* _Work task_: All that should come back is the lines of the data below from the one containing "## 3. Speaking Rate" to the one containing "express in Node.js.", inclusive, exactly as they stand.

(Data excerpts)
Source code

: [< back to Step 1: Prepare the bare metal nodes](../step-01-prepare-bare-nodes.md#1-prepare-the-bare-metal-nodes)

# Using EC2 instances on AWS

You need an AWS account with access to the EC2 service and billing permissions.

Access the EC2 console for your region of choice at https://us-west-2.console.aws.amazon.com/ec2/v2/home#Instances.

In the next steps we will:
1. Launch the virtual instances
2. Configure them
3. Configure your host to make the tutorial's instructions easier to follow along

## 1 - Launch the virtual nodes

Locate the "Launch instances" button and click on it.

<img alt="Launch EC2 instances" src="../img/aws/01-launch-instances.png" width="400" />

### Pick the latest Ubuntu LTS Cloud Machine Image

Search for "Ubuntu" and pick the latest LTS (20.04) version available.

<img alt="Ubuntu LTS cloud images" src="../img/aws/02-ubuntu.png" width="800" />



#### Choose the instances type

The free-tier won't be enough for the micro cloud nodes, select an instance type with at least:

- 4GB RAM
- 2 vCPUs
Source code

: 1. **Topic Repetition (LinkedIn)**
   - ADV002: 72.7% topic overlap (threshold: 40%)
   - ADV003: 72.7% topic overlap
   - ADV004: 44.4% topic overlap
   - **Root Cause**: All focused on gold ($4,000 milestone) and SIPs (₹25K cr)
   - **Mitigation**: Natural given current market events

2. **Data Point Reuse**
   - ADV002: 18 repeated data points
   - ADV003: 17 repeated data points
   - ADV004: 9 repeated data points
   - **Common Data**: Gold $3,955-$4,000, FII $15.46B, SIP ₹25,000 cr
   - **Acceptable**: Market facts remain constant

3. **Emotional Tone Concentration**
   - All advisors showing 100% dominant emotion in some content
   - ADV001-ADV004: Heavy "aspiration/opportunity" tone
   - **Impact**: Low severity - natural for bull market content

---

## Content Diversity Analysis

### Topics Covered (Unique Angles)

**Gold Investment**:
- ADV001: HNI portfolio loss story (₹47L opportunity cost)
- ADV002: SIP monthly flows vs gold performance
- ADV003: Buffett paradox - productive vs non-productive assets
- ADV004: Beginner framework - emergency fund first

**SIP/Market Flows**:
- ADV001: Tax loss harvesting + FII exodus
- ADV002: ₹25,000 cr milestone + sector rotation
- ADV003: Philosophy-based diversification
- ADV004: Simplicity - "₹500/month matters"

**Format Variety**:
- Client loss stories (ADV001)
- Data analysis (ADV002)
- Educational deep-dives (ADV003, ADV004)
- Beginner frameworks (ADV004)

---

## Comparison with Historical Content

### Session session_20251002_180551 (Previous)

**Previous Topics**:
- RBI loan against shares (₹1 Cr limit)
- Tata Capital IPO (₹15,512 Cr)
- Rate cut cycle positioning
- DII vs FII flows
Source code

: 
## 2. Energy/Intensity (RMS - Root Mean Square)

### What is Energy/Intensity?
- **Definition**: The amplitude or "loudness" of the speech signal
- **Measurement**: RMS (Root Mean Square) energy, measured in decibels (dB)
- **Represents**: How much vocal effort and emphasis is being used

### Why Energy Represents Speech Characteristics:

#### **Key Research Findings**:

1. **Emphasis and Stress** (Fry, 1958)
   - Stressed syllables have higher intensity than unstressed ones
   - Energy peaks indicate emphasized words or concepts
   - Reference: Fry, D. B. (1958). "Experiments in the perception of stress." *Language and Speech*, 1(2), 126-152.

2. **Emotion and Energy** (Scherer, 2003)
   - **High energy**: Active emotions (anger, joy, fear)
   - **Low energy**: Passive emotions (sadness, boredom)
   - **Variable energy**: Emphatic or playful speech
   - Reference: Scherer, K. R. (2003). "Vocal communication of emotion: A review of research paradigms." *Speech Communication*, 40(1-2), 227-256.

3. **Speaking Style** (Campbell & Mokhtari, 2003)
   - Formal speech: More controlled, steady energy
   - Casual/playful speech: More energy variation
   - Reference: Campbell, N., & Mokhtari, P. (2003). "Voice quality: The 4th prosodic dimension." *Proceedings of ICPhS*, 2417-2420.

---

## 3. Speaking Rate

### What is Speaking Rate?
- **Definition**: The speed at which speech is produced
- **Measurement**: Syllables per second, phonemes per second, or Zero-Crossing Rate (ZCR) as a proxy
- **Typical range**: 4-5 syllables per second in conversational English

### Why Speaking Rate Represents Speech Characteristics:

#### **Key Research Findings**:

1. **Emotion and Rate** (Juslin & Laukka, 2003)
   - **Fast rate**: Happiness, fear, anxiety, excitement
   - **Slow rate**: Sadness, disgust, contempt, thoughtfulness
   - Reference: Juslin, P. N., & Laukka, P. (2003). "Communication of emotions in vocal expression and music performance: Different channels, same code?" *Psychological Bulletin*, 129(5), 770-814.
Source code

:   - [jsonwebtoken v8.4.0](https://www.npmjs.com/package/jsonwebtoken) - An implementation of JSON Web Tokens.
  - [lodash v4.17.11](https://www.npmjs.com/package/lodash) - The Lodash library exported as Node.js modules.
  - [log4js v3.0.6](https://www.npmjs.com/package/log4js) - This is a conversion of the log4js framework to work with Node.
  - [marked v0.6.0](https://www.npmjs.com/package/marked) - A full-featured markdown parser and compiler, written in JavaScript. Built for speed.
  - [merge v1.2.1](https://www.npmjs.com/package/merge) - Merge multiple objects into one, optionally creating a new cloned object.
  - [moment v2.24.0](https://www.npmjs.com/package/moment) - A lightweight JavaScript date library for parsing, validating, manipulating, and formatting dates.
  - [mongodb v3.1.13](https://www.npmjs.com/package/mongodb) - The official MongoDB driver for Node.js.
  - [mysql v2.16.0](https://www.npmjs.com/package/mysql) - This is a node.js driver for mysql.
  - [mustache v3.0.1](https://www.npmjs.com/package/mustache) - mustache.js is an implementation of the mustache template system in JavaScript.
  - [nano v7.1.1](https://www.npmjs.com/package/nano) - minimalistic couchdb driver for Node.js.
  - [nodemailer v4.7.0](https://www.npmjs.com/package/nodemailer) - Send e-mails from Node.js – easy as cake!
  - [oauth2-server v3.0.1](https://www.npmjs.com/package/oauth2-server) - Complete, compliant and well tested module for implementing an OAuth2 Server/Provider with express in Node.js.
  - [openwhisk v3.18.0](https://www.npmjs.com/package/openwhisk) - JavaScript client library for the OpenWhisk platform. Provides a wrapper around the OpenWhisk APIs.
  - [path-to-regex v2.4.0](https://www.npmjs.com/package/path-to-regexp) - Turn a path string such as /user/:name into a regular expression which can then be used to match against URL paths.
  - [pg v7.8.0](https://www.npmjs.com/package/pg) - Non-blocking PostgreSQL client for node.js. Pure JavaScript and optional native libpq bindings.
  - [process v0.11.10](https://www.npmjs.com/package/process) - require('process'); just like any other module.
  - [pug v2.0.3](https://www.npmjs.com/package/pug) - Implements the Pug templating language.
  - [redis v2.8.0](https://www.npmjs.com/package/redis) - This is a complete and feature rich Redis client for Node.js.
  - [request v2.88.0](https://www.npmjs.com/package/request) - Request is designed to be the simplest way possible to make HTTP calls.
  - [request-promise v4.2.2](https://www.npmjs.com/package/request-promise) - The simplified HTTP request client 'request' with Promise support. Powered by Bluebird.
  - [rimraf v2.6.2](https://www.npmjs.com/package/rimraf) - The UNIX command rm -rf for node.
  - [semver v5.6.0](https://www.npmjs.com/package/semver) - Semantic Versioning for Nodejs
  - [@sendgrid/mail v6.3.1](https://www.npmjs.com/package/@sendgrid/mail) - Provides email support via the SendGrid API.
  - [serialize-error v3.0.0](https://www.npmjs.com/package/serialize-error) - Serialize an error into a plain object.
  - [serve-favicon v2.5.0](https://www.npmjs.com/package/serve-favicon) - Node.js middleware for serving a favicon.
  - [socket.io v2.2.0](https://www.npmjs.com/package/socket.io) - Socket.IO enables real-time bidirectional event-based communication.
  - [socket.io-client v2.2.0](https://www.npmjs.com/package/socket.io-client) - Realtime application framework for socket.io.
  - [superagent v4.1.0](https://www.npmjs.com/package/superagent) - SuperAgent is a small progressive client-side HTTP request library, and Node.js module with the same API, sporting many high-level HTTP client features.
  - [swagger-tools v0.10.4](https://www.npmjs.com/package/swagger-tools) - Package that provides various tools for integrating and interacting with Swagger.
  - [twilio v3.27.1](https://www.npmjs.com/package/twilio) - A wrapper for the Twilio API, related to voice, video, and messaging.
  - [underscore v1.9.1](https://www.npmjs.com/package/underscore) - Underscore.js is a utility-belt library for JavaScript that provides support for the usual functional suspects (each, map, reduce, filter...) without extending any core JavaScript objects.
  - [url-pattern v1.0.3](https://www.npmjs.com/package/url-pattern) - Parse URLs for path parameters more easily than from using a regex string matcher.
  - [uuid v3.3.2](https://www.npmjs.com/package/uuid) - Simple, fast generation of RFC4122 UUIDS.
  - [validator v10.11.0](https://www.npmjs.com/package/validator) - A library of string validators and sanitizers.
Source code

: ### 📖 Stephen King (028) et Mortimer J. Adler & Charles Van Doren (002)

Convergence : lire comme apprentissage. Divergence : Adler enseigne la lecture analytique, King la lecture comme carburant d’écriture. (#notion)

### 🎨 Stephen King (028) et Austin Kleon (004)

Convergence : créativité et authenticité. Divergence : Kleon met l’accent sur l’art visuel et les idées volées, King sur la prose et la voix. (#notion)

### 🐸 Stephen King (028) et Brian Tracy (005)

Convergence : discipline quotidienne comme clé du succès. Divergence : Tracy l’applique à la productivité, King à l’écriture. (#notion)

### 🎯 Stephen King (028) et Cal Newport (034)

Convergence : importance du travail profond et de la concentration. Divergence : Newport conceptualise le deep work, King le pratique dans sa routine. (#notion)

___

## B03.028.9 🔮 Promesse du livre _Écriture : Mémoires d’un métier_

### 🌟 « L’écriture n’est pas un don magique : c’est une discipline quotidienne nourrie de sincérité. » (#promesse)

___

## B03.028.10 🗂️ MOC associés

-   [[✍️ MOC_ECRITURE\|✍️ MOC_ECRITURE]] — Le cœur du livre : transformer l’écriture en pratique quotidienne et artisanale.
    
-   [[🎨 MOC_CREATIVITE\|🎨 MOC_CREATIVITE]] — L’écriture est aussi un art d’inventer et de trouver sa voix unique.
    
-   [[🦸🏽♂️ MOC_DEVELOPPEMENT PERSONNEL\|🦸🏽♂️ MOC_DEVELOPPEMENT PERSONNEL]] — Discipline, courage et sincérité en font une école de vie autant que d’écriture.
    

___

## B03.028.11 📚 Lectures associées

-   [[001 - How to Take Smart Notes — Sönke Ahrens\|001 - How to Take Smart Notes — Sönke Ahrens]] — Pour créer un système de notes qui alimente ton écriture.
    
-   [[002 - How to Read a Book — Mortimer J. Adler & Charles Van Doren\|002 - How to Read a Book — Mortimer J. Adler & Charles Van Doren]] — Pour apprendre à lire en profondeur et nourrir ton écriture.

* _Expected answer_:
## 3. Speaking Rate

### What is Speaking Rate?
- **Definition**: The speed at which speech is produced
- **Measurement**: Syllables per second, phonemes per second, or Zero-Crossing Rate (ZCR) as a proxy
- **Typical range**: 4-5 syllables per second in conversational English

### Why Speaking Rate Represents Speech Characteristics:

#### **Key Research Findings**:

1. **Emotion and Rate** (Juslin & Laukka, 2003)
   - **Fast rate**: Happiness, fear, anxiety, excitement
   - **Slow rate**: Sadness, disgust, contempt, thoughtfulness
   - Reference: Juslin, P. N., & Laukka, P. (2003). "Communication of emotions in vocal expression and music performance: Different channels, same code?" *Psychological Bulletin*, 129(5), 770-814.
Source code

:   - [jsonwebtoken v8.4.0](https://www.npmjs.com/package/jsonwebtoken) - An implementation of JSON Web Tokens.
  - [lodash v4.17.11](https://www.npmjs.com/package/lodash) - The Lodash library exported as Node.js modules.
  - [log4js v3.0.6](https://www.npmjs.com/package/log4js) - This is a conversion of the log4js framework to work with Node.
  - [marked v0.6.0](https://www.npmjs.com/package/marked) - A full-featured markdown parser and compiler, written in JavaScript. Built for speed.
  - [merge v1.2.1](https://www.npmjs.com/package/merge) - Merge multiple objects into one, optionally creating a new cloned object.
  - [moment v2.24.0](https://www.npmjs.com/package/moment) - A lightweight JavaScript date library for parsing, validating, manipulating, and formatting dates.
  - [mongodb v3.1.13](https://www.npmjs.com/package/mongodb) - The official MongoDB driver for Node.js.
  - [mysql v2.16.0](https://www.npmjs.com/package/mysql) - This is a node.js driver for mysql.
  - [mustache v3.0.1](https://www.npmjs.com/package/mustache) - mustache.js is an implementation of the mustache template system in JavaScript.
  - [nano v7.1.1](https://www.npmjs.com/package/nano) - minimalistic couchdb driver for Node.js.
  - [nodemailer v4.7.0](https://www.npmjs.com/package/nodemailer) - Send e-mails from Node.js – easy as cake!
  - [oauth2-server v3.0.1](https://www.npmjs.com/package/oauth2-server) - Complete, compliant and well tested module for implementing an OAuth2 Server/Provider with express in Node.js.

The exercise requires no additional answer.